Por Vinicius Gomes Melo
“Bandido
bom é bandido morto”; “Tá com dó, leva pra casa”, “Direitos Humanos
para humanos direitos”. Em 2014, frases de efeito tão perversas como
essas tomaram as redes sociais, após a divulgação da foto de um
adolescente negro não-identificado, preso pelo pescoço com uma tranca de
bicicleta e no Brasil. A situação dividiu opiniões: de um lado, o grupo
que entoava os motes acima; de outro, o grupo que entendia que
justiçamento está bem longe de ser considerado justiça verdadeira.
A
onda de vigilantismo que logo se instaurou no país foi minguando aos
poucos – ou pelos menos, essas ações passaram a ser menos compartilhadas
na rede. Porém, a chama do olho por olho continua acesa no íntimo de
muitas pessoas.
Muitas
delas provavelmente não saibam, mas um homem chamado Rodrigo Duterte
compartilha da mesma crença delas, em especial no que diz respeito a
traficantes de drogas. Em sua visão, a morte é o único destino para quem
se envolve com o crime – ou no caso das Filipinas, para quem
supostamente se envolve com o crime.
Duterte
é o atual presidente das Filipinas. Desconhecido por boa parte do
mundo, ele conseguiu ser eleito (de lavada) fazendo uma campanha de
clara e cristalina intolerância ao crime. No dia da posse, afirmou seu
“compromisso intransigente” para com o devido processo da lei. Mas deu
autorização para que policiais “cumprissem seu dever” sem medo de
retaliações (leia-se: matar sem reservas qualquer pessoa que possa estar
envolvida com o crime) e convocou de cidadãos e cidadãs a fazer o mesmo
— num ato de desprezo aos fundamentos dos direitos humanos, da
democracia e das próprias leis de seu país. “Mate-os e eu lhe darei uma medalha”, ele chegou a dizer.

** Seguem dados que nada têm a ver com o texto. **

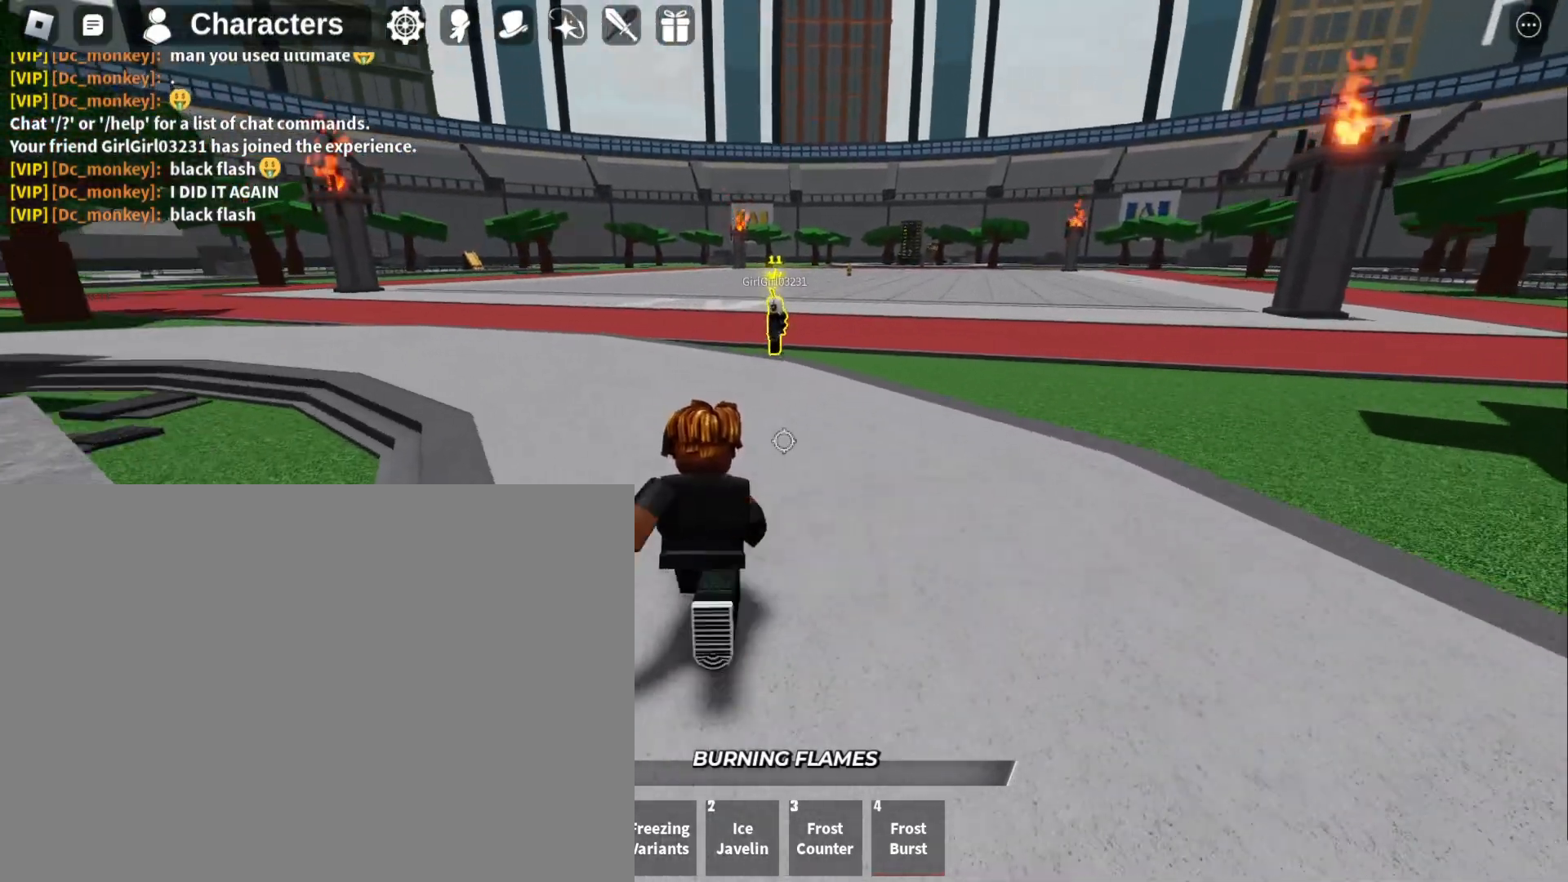
{"keys": ["w"], "mouse": [], "events": []}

“Não deposite esperanças em padres e grupos de direitos humanos. Eles não podem evitar a morte”, afirmou Duterte. Outras frases de efeito também envolveram afirmações de que em seis meses, 100 mil pessoas morreriam durante
seu combate ao crime e que os peixes na Baía de Manila ficariam gordos
de tanto se alimentar dos corpos que ali seriam despejados.
Com mais de 700 pessoas assassinadas desde então, numa taxa que subiu de 10 a 13 mortes ao dia, é bem possível que até 2021, quando seu mandato de seis anos terminará, Duterte alcance sua meta de assassinatos.
A “Lista da Morte”
Como descreve um artigo da CNN,
as fotos que rodam o mundo são de “pessoas assassinadas nas ruas ou
barracos, geralmente com pés e mãos amarradas, camisas ensopadas de
sangue, rostos cobertos com fita adesiva e placas cruéis dizendo quais
foram seus supostos crimes” – além de sempre contar com uma multidão
como platéia ao redor do cadáver.
O maior periódico do país, o Philippine Daily Inquirir, mantém desde o dia 7 de julho uma página chamada Kill List, ou a Lista da Morte, onde documenta-se todas as mortes
Lê-se
na página uma nota editorial: “Desde 30 de junho de 2016, o surto de
assassinatos de suspeitos de envolvimento com o crime é claro e
inequívoco. Os mortos, em sua maioria, foram identificados pela polícia
como suspeitos de tráfico e consumo de drogas (“tulak”). Essa Lista da
Morte é uma tentativa de documentar os nomes e outras particularidades
dessas mortes na guerra ao crime da administração Duterte”.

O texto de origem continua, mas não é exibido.